What does one do with a rutabaga? I have never eaten one, let alone cooked with one. It looks like your average harmless root vegetable, so why does it make the list of foods no one eats? Only once in a while do I see one or two on the produce shelves at Kroger. It definitely has a turnip-y vibe, and admittedly, it’s a little funky tasting but sweet. For my 52 week challenge to try new foods, I decided on cooking with rutabagas. Root vegetables are notoriously delicious in soups and stews, so I went a British route and made a gorgeous Steak and Ale pie with tender braised beef, rutabaga, and nutty brown beer which would please any anglophile.
Rutabagas look like giant purple and white bulbs. The biggest struggle was trying to cut into the dang thing! First I peeled it with a vegetable peeler, but then when I tried to halve it, I got my knife halfway in, and it wasn’t budging. I put all my body weight into it, and finally the thing split, but boy is that a tough root vegetable. After that it was smooth sailing. Treat it just like a squash. Peel it and cube it, and throw it into the stew.
On a trip to England a couple years ago, I couldn’t get over just how delicious steak pies are. They’re rich, and distinctly savory, and you can get them just about anywhere. I’m not sure why English cuisine gets such a bad rap, because a savory pie is exactly what I’m craving when the weather is cold, and I’m not going anywhere. Since this is a strictly British recipe, I didn’t want to butcher it, and I adapted my recipe from BBC good food. You could probably make a steak pie with any beef stew recipe so long as you drain out some of the liquid. Simply roll out a puff pastry for the bottom and top of the pie and fill it with your stew. You can substitute any root vegetable you like for the rutabaga if you can’t find one. Potatoes or turnips would be lovely!
I wanted to use a large enamel baking dish for this, but you’d be surprised just how much a pie pan can hold. You could also use an 8×8 baking dish or maybe some sort of casserole. Don’t be afraid to pile the stew high in the dish before covering it. You’ll be putting a baking sheet underneath in case any drippings spill over.

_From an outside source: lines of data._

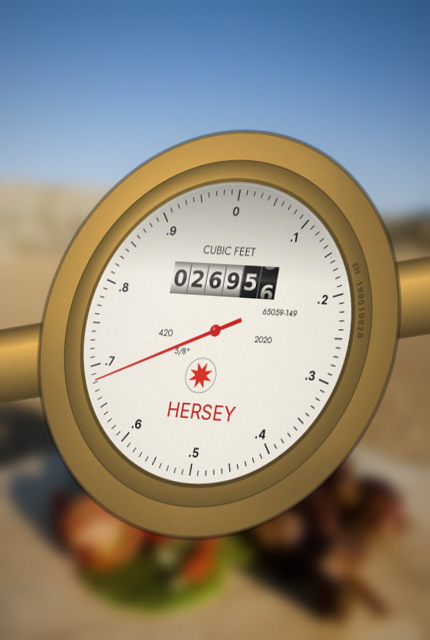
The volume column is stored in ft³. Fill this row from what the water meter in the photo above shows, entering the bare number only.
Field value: 26955.68
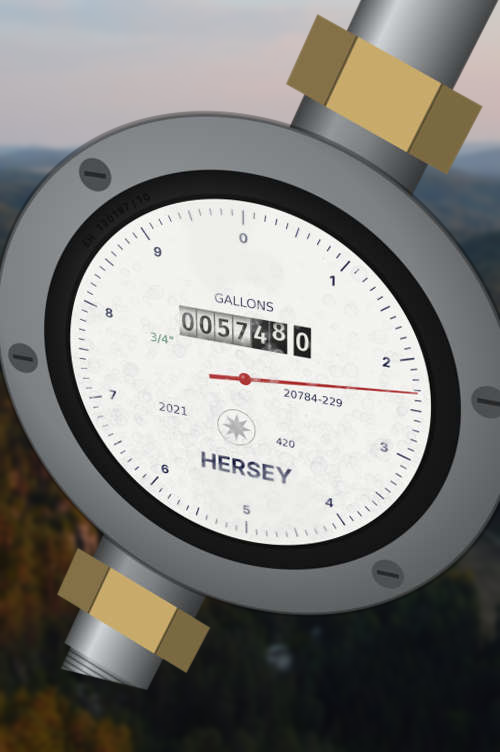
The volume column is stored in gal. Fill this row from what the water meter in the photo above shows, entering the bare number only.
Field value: 57482.3
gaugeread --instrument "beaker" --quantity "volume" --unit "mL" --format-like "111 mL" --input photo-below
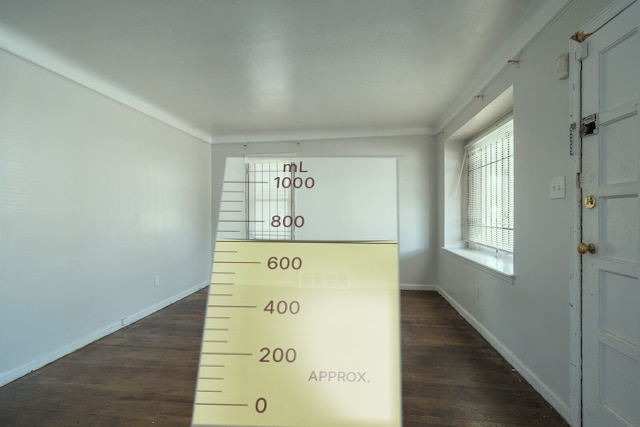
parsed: 700 mL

- 2 tbsp vegetable oil or bacon fat
- 2 lb stewing beef cut into cubes
- half of a rutabaga, peeled and cut into 1 inch cubes (about 1½ cups)
- 2 onions, chopped
- 3 carrots, peeled and cut into 2 inch segments
- 1 tbsp all purpose flour
- 1 tbsp red wine vinegar
- 1 tsp miso paste
- 1 tbsp tomato paste
- 2½ cups beef stock
- 14 oz brown ale or other beer
- 6 or so thyme sprigs
- kosher salt to taste
- 2 sheets of puff pastry
- 2 egg yolks
- Preheat the oven to 325 F.
- In a large dutch oven or oven proof pot with a lid, add the vegetable oil or bacon fat and heat to medium high heat. Add half the beef and brown, turning periodically for about 5 minutes. Reserve the beef to a plate and continue with the second batch, browning for 5 minutes and turning every couple minutes. Reserve to the plate with the other cubed beef.

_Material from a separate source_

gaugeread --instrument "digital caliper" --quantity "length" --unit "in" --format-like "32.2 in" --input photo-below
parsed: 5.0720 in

- In the same dutch oven, add the rutabaga, onions, carrots, and saute, adding a bit more oil if needed. Cook, stirring frequently, for about 5 minutes until the onions begin to soften. Add the flour and stir to coat. Add the red wine vinegar, miso paste, tomato paste and stir. Then add the stock, ale, and thyme, season liberally with kosher salt and stir.

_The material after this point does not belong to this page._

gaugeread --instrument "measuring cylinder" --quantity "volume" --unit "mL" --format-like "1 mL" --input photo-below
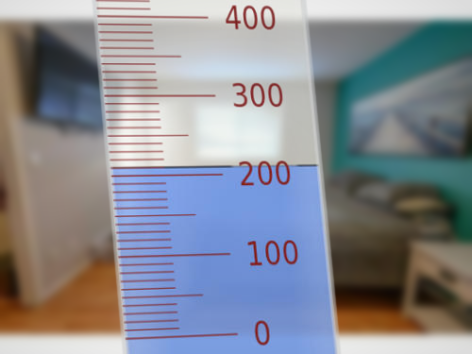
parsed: 210 mL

- Bring to a simmer then cover and bake at 325 F for 2 hours. You can make the stew ahead of time and refrigerate before assembling the pie the next day. Or you can cook it immediately.
- Defrost the puff pastry for 30 minutes on the counter top. Bring the oven temperature up to 425 F.
- Roll out one sheet of the puff pastry. Butter and flour an 11 inch pie pan or 8x8 baking dish. Cover the bottom of the dish with the rolled out pastry.
- Pour off half the braising liquid and reserve to use as a gravy (about 2 cups). Pour the stew into the prepared pied crust. Roll out the remaining puff pastry on a floured surface until it's large enough to cover the entire pie pan with a small overhang. Brush the edges of the bottom crust with water. Lay the top crust on top, and roll the remaining edges underneath. Pinch the edges of the rolled under crust to create a crimp. Then cut four vent holes in the top. Whisk the egg yolks and brush over the top of the crust and edges.
- Place a baking sheet on the rack below the pie to catch any drippings. Bake for 25 minutes at 425 F. If the pie is browning too much, cover it with aluminum foil the last 10 minutes of cooking. Remove from the oven and let cool before serving.